= To do =
Copy out all the source text in the material below without changing a character, leaving out the pictures.

= Records supplied =
━━━━━━━━━━━━━━━━━━━━

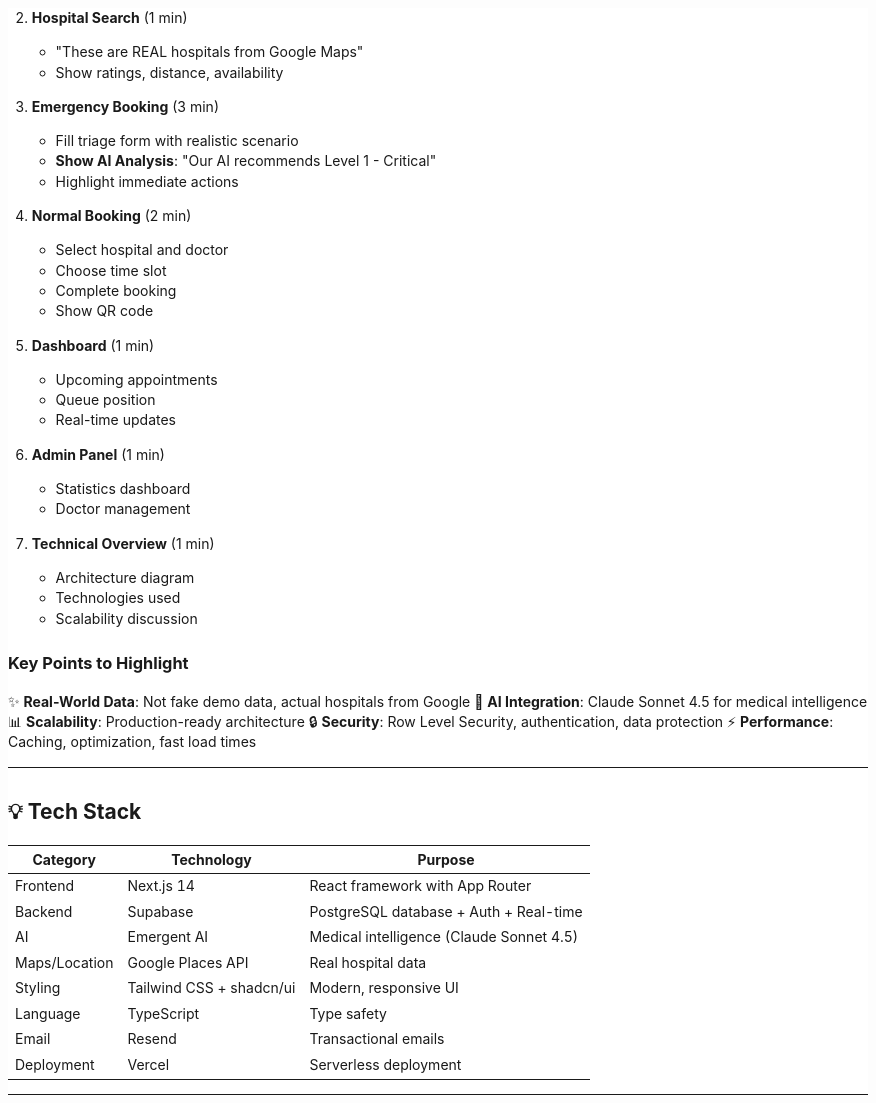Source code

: 2. **Hospital Search** (1 min)
   - "These are REAL hospitals from Google Maps"
   - Show ratings, distance, availability

3. **Emergency Booking** (3 min)
   - Fill triage form with realistic scenario
   - **Show AI Analysis**: "Our AI recommends Level 1 - Critical"
   - Highlight immediate actions

4. **Normal Booking** (2 min)
   - Select hospital and doctor
   - Choose time slot
   - Complete booking
   - Show QR code

5. **Dashboard** (1 min)
   - Upcoming appointments
   - Queue position
   - Real-time updates

6. **Admin Panel** (1 min)
   - Statistics dashboard
   - Doctor management

7. **Technical Overview** (1 min)
   - Architecture diagram
   - Technologies used
   - Scalability discussion

### **Key Points to Highlight**

✨ **Real-World Data**: Not fake demo data, actual hospitals from Google
🤖 **AI Integration**: Claude Sonnet 4.5 for medical intelligence
📊 **Scalability**: Production-ready architecture
🔒 **Security**: Row Level Security, authentication, data protection
⚡ **Performance**: Caching, optimization, fast load times

---

## 💡 **Tech Stack**

| Category | Technology | Purpose |
|----------|-----------|---------|
| Frontend | Next.js 14 | React framework with App Router |
| Backend | Supabase | PostgreSQL database + Auth + Real-time |
| AI | Emergent AI | Medical intelligence (Claude Sonnet 4.5) |
| Maps/Location | Google Places API | Real hospital data |
| Styling | Tailwind CSS + shadcn/ui | Modern, responsive UI |
| Language | TypeScript | Type safety |
| Email | Resend | Transactional emails |
| Deployment | Vercel | Serverless deployment |

---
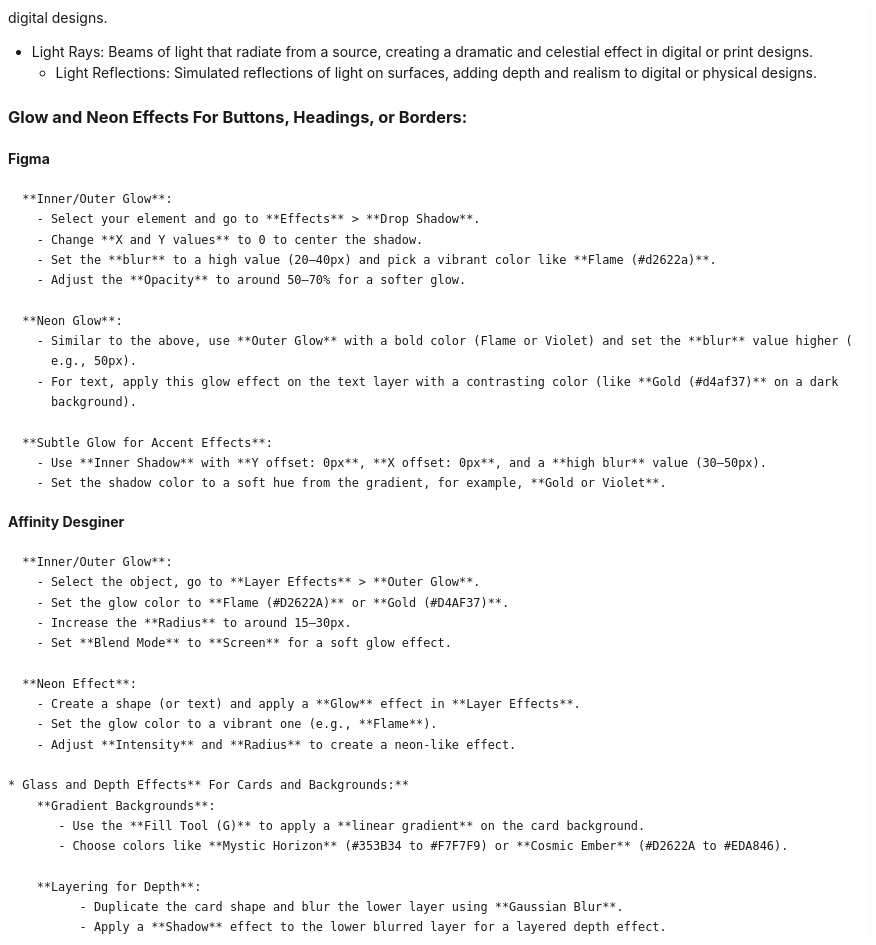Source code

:   digital designs.
- Light Rays: Beams of light that radiate from a source, creating a dramatic and celestial effect in digital or print
  designs.
    - Light Reflections: Simulated reflections of light on surfaces, adding depth and realism to digital or physical
      designs.

### Glow and Neon Effects For Buttons, Headings, or Borders:

#### Figma

      **Inner/Outer Glow**:
        - Select your element and go to **Effects** > **Drop Shadow**.
        - Change **X and Y values** to 0 to center the shadow.
        - Set the **blur** to a high value (20–40px) and pick a vibrant color like **Flame (#d2622a)**.
        - Adjust the **Opacity** to around 50–70% for a softer glow.
    
      **Neon Glow**:
        - Similar to the above, use **Outer Glow** with a bold color (Flame or Violet) and set the **blur** value higher (
          e.g., 50px).
        - For text, apply this glow effect on the text layer with a contrasting color (like **Gold (#d4af37)** on a dark
          background).
    
      **Subtle Glow for Accent Effects**:
        - Use **Inner Shadow** with **Y offset: 0px**, **X offset: 0px**, and a **high blur** value (30–50px).
        - Set the shadow color to a soft hue from the gradient, for example, **Gold or Violet**.

#### Affinity Desginer

      **Inner/Outer Glow**:
        - Select the object, go to **Layer Effects** > **Outer Glow**.
        - Set the glow color to **Flame (#D2622A)** or **Gold (#D4AF37)**.
        - Increase the **Radius** to around 15–30px.
        - Set **Blend Mode** to **Screen** for a soft glow effect.
    
      **Neon Effect**:
        - Create a shape (or text) and apply a **Glow** effect in **Layer Effects**.
        - Set the glow color to a vibrant one (e.g., **Flame**).
        - Adjust **Intensity** and **Radius** to create a neon-like effect.

    * Glass and Depth Effects** For Cards and Backgrounds:**
        **Gradient Backgrounds**:
           - Use the **Fill Tool (G)** to apply a **linear gradient** on the card background.
           - Choose colors like **Mystic Horizon** (#353B34 to #F7F7F9) or **Cosmic Ember** (#D2622A to #EDA846).
        
        **Layering for Depth**:
              - Duplicate the card shape and blur the lower layer using **Gaussian Blur**.
              - Apply a **Shadow** effect to the lower blurred layer for a layered depth effect.
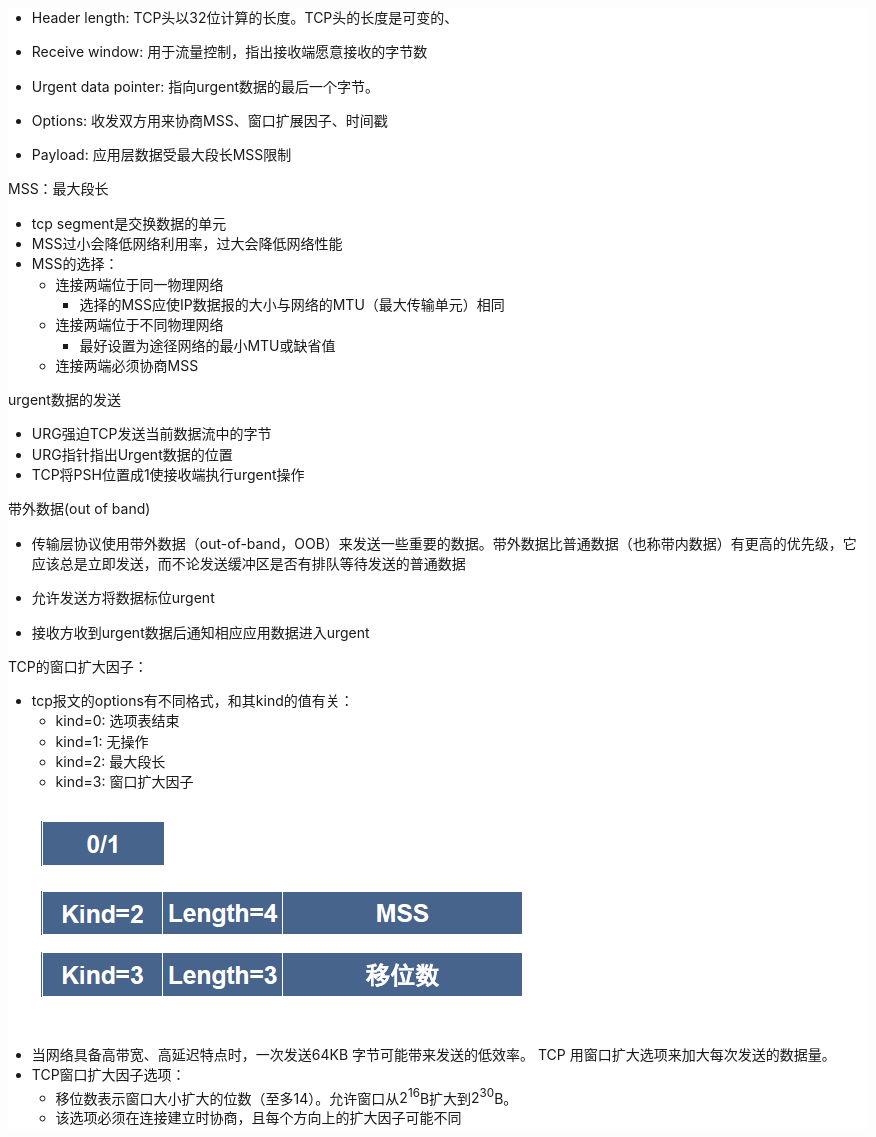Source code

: - Header length: TCP头以32位计算的长度。TCP头的长度是可变的、
- Receive window: 用于流量控制，指出接收端愿意接收的字节数
- Urgent data pointer: 指向urgent数据的最后一个字节。

- Options: 收发双方用来协商MSS、窗口扩展因子、时间戳
- Payload: 应用层数据受最大段长MSS限制

MSS：最大段长

- tcp segment是交换数据的单元
- MSS过小会降低网络利用率，过大会降低网络性能
- MSS的选择：
  - 连接两端位于同一物理网络
    - 选择的MSS应使IP数据报的大小与网络的MTU（最大传输单元）相同
  - 连接两端位于不同物理网络
    - 最好设置为途径网络的最小MTU或缺省值
  - 连接两端必须协商MSS

urgent数据的发送

- URG强迫TCP发送当前数据流中的字节
- URG指针指出Urgent数据的位置
- TCP将PSH位置成1使接收端执行urgent操作

带外数据(out of band)

- 传输层协议使用带外数据（out-of-band，OOB）来发送一些重要的数据。带外数据比普通数据（也称带内数据）有更高的优先级，它应该总是立即发送，而不论发送缓冲区是否有排队等待发送的普通数据

- 允许发送方将数据标位urgent
- 接收方收到urgent数据后通知相应应用数据进入urgent

TCP的窗口扩大因子：

- tcp报文的options有不同格式，和其kind的值有关：
  - kind=0: 选项表结束
  - kind=1: 无操作
  - kind=2: 最大段长
  - kind=3: 窗口扩大因子

![network_6](img/network_6.PNG)

- 当网络具备高带宽、高延迟特点时，一次发送64KB 字节可能带来发送的低效率。 TCP 用窗口扩大选项来加大每次发送的数据量。
- TCP窗口扩大因子选项：
  - 移位数表示窗口大小扩大的位数（至多14）。允许窗口从$2^{16}$B扩大到$2^{30}$B。
  - 该选项必须在连接建立时协商，且每个方向上的扩大因子可能不同
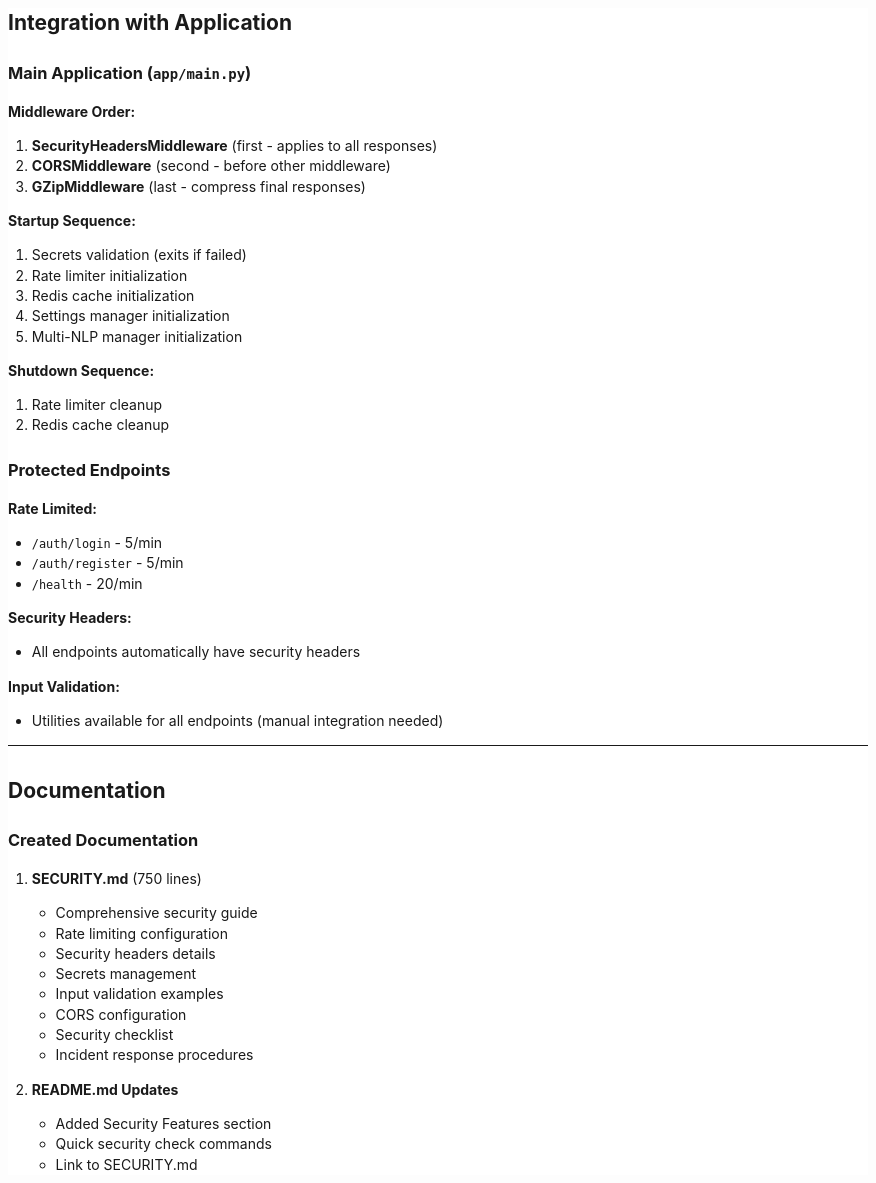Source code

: 
## Integration with Application

### Main Application (`app/main.py`)

**Middleware Order:**
1. **SecurityHeadersMiddleware** (first - applies to all responses)
2. **CORSMiddleware** (second - before other middleware)
3. **GZipMiddleware** (last - compress final responses)

**Startup Sequence:**
1. Secrets validation (exits if failed)
2. Rate limiter initialization
3. Redis cache initialization
4. Settings manager initialization
5. Multi-NLP manager initialization

**Shutdown Sequence:**
1. Rate limiter cleanup
2. Redis cache cleanup

### Protected Endpoints

**Rate Limited:**
- `/auth/login` - 5/min
- `/auth/register` - 5/min
- `/health` - 20/min

**Security Headers:**
- All endpoints automatically have security headers

**Input Validation:**
- Utilities available for all endpoints (manual integration needed)

---

## Documentation

### Created Documentation

1. **SECURITY.md** (750 lines)
   - Comprehensive security guide
   - Rate limiting configuration
   - Security headers details
   - Secrets management
   - Input validation examples
   - CORS configuration
   - Security checklist
   - Incident response procedures

2. **README.md Updates**
   - Added Security Features section
   - Quick security check commands
   - Link to SECURITY.md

━━━━━━━━━━━━━━━━━━━━

= Result =
Source code

: 2. **Hospital Search** (1 min)
   - "These are REAL hospitals from Google Maps"
   - Show ratings, distance, availability

3. **Emergency Booking** (3 min)
   - Fill triage form with realistic scenario
   - **Show AI Analysis**: "Our AI recommends Level 1 - Critical"
   - Highlight immediate actions

4. **Normal Booking** (2 min)
   - Select hospital and doctor
   - Choose time slot
   - Complete booking
   - Show QR code

5. **Dashboard** (1 min)
   - Upcoming appointments
   - Queue position
   - Real-time updates

6. **Admin Panel** (1 min)
   - Statistics dashboard
   - Doctor management

7. **Technical Overview** (1 min)
   - Architecture diagram
   - Technologies used
   - Scalability discussion

### **Key Points to Highlight**

✨ **Real-World Data**: Not fake demo data, actual hospitals from Google
🤖 **AI Integration**: Claude Sonnet 4.5 for medical intelligence
📊 **Scalability**: Production-ready architecture
🔒 **Security**: Row Level Security, authentication, data protection
⚡ **Performance**: Caching, optimization, fast load times

---

## 💡 **Tech Stack**

| Category | Technology | Purpose |
|----------|-----------|---------|
| Frontend | Next.js 14 | React framework with App Router |
| Backend | Supabase | PostgreSQL database + Auth + Real-time |
| AI | Emergent AI | Medical intelligence (Claude Sonnet 4.5) |
| Maps/Location | Google Places API | Real hospital data |
| Styling | Tailwind CSS + shadcn/ui | Modern, responsive UI |
| Language | TypeScript | Type safety |
| Email | Resend | Transactional emails |
| Deployment | Vercel | Serverless deployment |

---
Source code

:   digital designs.
- Light Rays: Beams of light that radiate from a source, creating a dramatic and celestial effect in digital or print
  designs.
    - Light Reflections: Simulated reflections of light on surfaces, adding depth and realism to digital or physical
      designs.

### Glow and Neon Effects For Buttons, Headings, or Borders:

#### Figma

      **Inner/Outer Glow**:
        - Select your element and go to **Effects** > **Drop Shadow**.
        - Change **X and Y values** to 0 to center the shadow.
        - Set the **blur** to a high value (20–40px) and pick a vibrant color like **Flame (#d2622a)**.
        - Adjust the **Opacity** to around 50–70% for a softer glow.
    
      **Neon Glow**:
        - Similar to the above, use **Outer Glow** with a bold color (Flame or Violet) and set the **blur** value higher (
          e.g., 50px).
        - For text, apply this glow effect on the text layer with a contrasting color (like **Gold (#d4af37)** on a dark
          background).
    
      **Subtle Glow for Accent Effects**:
        - Use **Inner Shadow** with **Y offset: 0px**, **X offset: 0px**, and a **high blur** value (30–50px).
        - Set the shadow color to a soft hue from the gradient, for example, **Gold or Violet**.

#### Affinity Desginer

      **Inner/Outer Glow**:
        - Select the object, go to **Layer Effects** > **Outer Glow**.
        - Set the glow color to **Flame (#D2622A)** or **Gold (#D4AF37)**.
        - Increase the **Radius** to around 15–30px.
        - Set **Blend Mode** to **Screen** for a soft glow effect.
    
      **Neon Effect**:
        - Create a shape (or text) and apply a **Glow** effect in **Layer Effects**.
        - Set the glow color to a vibrant one (e.g., **Flame**).
        - Adjust **Intensity** and **Radius** to create a neon-like effect.

    * Glass and Depth Effects** For Cards and Backgrounds:**
        **Gradient Backgrounds**:
           - Use the **Fill Tool (G)** to apply a **linear gradient** on the card background.
           - Choose colors like **Mystic Horizon** (#353B34 to #F7F7F9) or **Cosmic Ember** (#D2622A to #EDA846).
        
        **Layering for Depth**:
              - Duplicate the card shape and blur the lower layer using **Gaussian Blur**.
              - Apply a **Shadow** effect to the lower blurred layer for a layered depth effect.
Source code

: - Header length: TCP头以32位计算的长度。TCP头的长度是可变的、
- Receive window: 用于流量控制，指出接收端愿意接收的字节数
- Urgent data pointer: 指向urgent数据的最后一个字节。

- Options: 收发双方用来协商MSS、窗口扩展因子、时间戳
- Payload: 应用层数据受最大段长MSS限制

MSS：最大段长

- tcp segment是交换数据的单元
- MSS过小会降低网络利用率，过大会降低网络性能
- MSS的选择：
  - 连接两端位于同一物理网络
    - 选择的MSS应使IP数据报的大小与网络的MTU（最大传输单元）相同
  - 连接两端位于不同物理网络
    - 最好设置为途径网络的最小MTU或缺省值
  - 连接两端必须协商MSS

urgent数据的发送

- URG强迫TCP发送当前数据流中的字节
- URG指针指出Urgent数据的位置
- TCP将PSH位置成1使接收端执行urgent操作

带外数据(out of band)

- 传输层协议使用带外数据（out-of-band，OOB）来发送一些重要的数据。带外数据比普通数据（也称带内数据）有更高的优先级，它应该总是立即发送，而不论发送缓冲区是否有排队等待发送的普通数据

- 允许发送方将数据标位urgent
- 接收方收到urgent数据后通知相应应用数据进入urgent

TCP的窗口扩大因子：

- tcp报文的options有不同格式，和其kind的值有关：
  - kind=0: 选项表结束
  - kind=1: 无操作
  - kind=2: 最大段长
  - kind=3: 窗口扩大因子

![network_6](img/network_6.PNG)

- 当网络具备高带宽、高延迟特点时，一次发送64KB 字节可能带来发送的低效率。 TCP 用窗口扩大选项来加大每次发送的数据量。
- TCP窗口扩大因子选项：
  - 移位数表示窗口大小扩大的位数（至多14）。允许窗口从$2^{16}$B扩大到$2^{30}$B。
  - 该选项必须在连接建立时协商，且每个方向上的扩大因子可能不同
Source code

: 
## Integration with Application

### Main Application (`app/main.py`)

**Middleware Order:**
1. **SecurityHeadersMiddleware** (first - applies to all responses)
2. **CORSMiddleware** (second - before other middleware)
3. **GZipMiddleware** (last - compress final responses)

**Startup Sequence:**
1. Secrets validation (exits if failed)
2. Rate limiter initialization
3. Redis cache initialization
4. Settings manager initialization
5. Multi-NLP manager initialization

**Shutdown Sequence:**
1. Rate limiter cleanup
2. Redis cache cleanup

### Protected Endpoints

**Rate Limited:**
- `/auth/login` - 5/min
- `/auth/register` - 5/min
- `/health` - 20/min

**Security Headers:**
- All endpoints automatically have security headers

**Input Validation:**
- Utilities available for all endpoints (manual integration needed)

---

## Documentation

### Created Documentation

1. **SECURITY.md** (750 lines)
   - Comprehensive security guide
   - Rate limiting configuration
   - Security headers details
   - Secrets management
   - Input validation examples
   - CORS configuration
   - Security checklist
   - Incident response procedures

2. **README.md Updates**
   - Added Security Features section
   - Quick security check commands
   - Link to SECURITY.md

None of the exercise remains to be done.